* start LISTING *

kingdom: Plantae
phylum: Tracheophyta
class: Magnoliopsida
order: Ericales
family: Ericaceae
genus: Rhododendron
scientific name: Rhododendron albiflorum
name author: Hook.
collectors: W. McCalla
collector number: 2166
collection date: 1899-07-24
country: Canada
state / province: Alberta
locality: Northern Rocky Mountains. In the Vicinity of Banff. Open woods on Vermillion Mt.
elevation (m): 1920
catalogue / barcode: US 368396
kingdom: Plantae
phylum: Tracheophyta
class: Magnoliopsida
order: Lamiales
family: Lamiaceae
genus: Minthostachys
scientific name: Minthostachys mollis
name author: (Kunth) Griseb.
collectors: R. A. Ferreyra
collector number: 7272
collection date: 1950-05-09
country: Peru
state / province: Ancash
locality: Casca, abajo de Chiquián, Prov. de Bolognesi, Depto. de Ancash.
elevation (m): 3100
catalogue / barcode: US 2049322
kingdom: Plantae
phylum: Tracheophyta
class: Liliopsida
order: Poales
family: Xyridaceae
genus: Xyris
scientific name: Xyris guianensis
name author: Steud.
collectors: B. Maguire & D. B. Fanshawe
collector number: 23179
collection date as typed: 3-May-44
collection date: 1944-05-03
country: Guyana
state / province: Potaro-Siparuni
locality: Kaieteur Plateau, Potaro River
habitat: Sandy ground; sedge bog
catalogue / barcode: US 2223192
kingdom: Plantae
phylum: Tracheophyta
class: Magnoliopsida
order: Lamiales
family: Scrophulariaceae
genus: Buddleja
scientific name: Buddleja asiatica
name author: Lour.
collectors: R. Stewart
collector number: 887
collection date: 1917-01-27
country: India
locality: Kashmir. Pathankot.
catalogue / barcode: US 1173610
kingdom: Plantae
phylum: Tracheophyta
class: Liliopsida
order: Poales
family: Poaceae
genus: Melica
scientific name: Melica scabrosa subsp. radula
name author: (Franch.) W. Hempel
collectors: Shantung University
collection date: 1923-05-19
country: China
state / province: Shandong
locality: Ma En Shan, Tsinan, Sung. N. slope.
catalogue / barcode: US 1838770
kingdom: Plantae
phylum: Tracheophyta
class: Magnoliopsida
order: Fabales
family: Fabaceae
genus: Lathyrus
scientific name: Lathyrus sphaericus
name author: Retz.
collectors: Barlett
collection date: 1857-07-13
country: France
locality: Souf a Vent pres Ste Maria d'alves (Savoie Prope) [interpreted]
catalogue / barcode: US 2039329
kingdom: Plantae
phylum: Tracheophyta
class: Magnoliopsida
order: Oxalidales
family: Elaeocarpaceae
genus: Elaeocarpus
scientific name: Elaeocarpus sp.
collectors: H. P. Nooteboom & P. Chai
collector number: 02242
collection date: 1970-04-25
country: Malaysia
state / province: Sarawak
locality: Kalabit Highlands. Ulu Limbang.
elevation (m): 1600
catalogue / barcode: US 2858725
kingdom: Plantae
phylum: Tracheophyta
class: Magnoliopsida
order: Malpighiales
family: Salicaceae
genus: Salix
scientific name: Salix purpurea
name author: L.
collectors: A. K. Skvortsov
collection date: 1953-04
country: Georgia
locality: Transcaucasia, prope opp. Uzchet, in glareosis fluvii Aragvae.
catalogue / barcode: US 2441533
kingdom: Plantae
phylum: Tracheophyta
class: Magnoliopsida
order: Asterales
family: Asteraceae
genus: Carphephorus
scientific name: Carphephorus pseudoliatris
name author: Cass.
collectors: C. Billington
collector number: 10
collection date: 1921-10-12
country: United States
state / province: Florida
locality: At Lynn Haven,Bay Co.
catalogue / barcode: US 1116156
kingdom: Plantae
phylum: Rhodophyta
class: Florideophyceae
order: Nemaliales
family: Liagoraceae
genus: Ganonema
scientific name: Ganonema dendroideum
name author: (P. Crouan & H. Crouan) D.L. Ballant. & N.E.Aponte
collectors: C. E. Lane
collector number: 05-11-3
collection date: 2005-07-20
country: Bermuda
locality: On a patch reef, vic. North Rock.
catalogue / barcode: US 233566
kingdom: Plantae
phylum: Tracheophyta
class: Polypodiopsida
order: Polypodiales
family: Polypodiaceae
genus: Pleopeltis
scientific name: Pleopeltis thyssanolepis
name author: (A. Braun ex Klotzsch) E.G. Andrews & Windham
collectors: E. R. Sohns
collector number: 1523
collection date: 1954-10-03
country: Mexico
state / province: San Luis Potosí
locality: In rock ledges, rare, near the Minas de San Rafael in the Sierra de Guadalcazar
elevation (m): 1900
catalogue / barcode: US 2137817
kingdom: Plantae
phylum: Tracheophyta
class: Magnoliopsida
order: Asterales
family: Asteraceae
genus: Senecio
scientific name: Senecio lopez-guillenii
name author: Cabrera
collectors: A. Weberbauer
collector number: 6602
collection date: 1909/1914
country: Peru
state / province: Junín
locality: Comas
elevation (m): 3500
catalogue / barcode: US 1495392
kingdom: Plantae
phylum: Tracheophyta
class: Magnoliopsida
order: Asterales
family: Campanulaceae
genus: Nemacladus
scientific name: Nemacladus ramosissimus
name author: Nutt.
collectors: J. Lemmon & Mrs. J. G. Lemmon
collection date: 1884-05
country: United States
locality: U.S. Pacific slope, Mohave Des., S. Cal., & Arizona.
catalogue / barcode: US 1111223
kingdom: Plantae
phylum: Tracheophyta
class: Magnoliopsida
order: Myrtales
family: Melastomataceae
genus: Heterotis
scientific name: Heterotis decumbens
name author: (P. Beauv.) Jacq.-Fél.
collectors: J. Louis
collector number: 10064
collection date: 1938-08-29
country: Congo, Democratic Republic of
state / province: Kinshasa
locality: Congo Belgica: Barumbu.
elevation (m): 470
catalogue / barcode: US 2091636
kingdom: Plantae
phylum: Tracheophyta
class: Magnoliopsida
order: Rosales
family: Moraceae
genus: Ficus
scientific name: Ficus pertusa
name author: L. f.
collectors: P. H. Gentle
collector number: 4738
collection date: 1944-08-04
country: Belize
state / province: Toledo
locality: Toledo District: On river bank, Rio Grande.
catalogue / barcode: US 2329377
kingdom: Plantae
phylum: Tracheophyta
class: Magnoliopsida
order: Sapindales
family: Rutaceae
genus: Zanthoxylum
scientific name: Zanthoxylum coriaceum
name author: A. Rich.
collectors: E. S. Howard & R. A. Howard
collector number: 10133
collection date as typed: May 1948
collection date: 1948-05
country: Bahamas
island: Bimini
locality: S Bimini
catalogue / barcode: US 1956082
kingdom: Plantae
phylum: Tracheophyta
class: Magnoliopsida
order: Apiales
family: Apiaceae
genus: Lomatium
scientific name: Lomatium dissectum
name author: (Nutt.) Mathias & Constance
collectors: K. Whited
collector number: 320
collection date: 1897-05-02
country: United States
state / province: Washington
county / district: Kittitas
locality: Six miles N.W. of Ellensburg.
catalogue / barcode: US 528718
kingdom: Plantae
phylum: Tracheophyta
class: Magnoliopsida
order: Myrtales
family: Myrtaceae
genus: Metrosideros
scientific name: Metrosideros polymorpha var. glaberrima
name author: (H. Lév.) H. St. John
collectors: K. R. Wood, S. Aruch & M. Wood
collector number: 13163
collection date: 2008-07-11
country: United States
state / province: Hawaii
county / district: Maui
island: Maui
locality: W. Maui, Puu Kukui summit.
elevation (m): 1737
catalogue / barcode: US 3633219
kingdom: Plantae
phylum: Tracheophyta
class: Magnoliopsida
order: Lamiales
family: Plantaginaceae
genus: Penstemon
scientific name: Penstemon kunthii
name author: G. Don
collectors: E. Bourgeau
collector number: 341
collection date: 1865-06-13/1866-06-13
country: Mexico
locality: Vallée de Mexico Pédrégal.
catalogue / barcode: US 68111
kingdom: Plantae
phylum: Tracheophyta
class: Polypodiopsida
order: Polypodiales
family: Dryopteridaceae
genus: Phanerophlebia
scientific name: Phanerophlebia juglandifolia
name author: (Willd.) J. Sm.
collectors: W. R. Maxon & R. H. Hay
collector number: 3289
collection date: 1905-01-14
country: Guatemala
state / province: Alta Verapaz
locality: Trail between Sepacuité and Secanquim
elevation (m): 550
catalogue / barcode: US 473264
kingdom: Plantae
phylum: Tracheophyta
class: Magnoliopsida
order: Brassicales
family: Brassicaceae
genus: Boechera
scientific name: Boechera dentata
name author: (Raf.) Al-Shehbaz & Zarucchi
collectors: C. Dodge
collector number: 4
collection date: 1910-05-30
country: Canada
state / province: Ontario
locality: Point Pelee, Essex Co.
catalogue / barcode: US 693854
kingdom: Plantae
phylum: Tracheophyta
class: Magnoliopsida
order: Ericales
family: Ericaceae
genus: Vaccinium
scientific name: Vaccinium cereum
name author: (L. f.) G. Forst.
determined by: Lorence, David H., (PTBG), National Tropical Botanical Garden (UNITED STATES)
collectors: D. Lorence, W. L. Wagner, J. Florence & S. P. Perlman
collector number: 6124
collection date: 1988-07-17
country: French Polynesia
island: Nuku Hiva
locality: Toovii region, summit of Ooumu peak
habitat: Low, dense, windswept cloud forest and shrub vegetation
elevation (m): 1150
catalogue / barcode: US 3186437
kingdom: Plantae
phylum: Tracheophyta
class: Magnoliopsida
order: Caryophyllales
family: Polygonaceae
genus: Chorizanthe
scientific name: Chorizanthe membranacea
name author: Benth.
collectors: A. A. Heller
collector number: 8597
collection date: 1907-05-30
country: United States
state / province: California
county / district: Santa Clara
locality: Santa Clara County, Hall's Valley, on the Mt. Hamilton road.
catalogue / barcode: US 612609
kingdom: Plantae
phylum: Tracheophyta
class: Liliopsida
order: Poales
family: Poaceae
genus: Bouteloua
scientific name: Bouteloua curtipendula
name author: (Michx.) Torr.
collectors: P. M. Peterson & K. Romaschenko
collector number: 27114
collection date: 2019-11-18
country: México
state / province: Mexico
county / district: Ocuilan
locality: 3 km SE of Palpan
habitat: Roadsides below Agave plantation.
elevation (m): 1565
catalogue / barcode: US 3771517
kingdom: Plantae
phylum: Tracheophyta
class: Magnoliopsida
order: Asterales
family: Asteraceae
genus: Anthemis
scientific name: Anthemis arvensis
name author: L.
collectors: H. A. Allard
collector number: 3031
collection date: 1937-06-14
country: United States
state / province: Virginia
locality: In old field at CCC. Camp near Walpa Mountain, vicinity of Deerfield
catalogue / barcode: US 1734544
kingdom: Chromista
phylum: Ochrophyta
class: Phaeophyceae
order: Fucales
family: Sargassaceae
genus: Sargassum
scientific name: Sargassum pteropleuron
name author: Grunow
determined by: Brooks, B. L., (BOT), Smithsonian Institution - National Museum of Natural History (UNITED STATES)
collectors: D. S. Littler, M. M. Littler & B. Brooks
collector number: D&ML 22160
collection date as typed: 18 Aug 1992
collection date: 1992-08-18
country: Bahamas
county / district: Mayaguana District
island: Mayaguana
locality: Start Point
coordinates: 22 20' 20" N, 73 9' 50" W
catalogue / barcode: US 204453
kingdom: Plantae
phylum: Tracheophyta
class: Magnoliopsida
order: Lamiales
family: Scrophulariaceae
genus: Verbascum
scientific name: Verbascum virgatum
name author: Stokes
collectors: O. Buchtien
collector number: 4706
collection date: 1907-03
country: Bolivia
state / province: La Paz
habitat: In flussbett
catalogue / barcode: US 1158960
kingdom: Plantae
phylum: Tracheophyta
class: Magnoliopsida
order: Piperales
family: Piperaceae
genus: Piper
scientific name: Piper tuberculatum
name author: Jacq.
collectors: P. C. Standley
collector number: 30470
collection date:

* end LISTING *

EXERCISE: Copy out word for word the stretch of the items from the line containing "collector number: 3289" through the line containing "locality: Santa Clara".

PROBLEM SOLUTION:
collector number: 3289
collection date: 1905-01-14
country: Guatemala
state / province: Alta Verapaz
locality: Trail between Sepacuité and Secanquim
elevation (m): 550
catalogue / barcode: US 473264
kingdom: Plantae
phylum: Tracheophyta
class: Magnoliopsida
order: Brassicales
family: Brassicaceae
genus: Boechera
scientific name: Boechera dentata
name author: (Raf.) Al-Shehbaz & Zarucchi
collectors: C. Dodge
collector number: 4
collection date: 1910-05-30
country: Canada
state / province: Ontario
locality: Point Pelee, Essex Co.
catalogue / barcode: US 693854
kingdom: Plantae
phylum: Tracheophyta
class: Magnoliopsida
order: Ericales
family: Ericaceae
genus: Vaccinium
scientific name: Vaccinium cereum
name author: (L. f.) G. Forst.
determined by: Lorence, David H., (PTBG), National Tropical Botanical Garden (UNITED STATES)
collectors: D. Lorence, W. L. Wagner, J. Florence & S. P. Perlman
collector number: 6124
collection date: 1988-07-17
country: French Polynesia
island: Nuku Hiva
locality: Toovii region, summit of Ooumu peak
habitat: Low, dense, windswept cloud forest and shrub vegetation
elevation (m): 1150
catalogue / barcode: US 3186437
kingdom: Plantae
phylum: Tracheophyta
class: Magnoliopsida
order: Caryophyllales
family: Polygonaceae
genus: Chorizanthe
scientific name: Chorizanthe membranacea
name author: Benth.
collectors: A. A. Heller
collector number: 8597
collection date: 1907-05-30
country: United States
state / province: California
county / district: Santa Clara
locality: Santa Clara County, Hall's Valley, on the Mt. Hamilton road.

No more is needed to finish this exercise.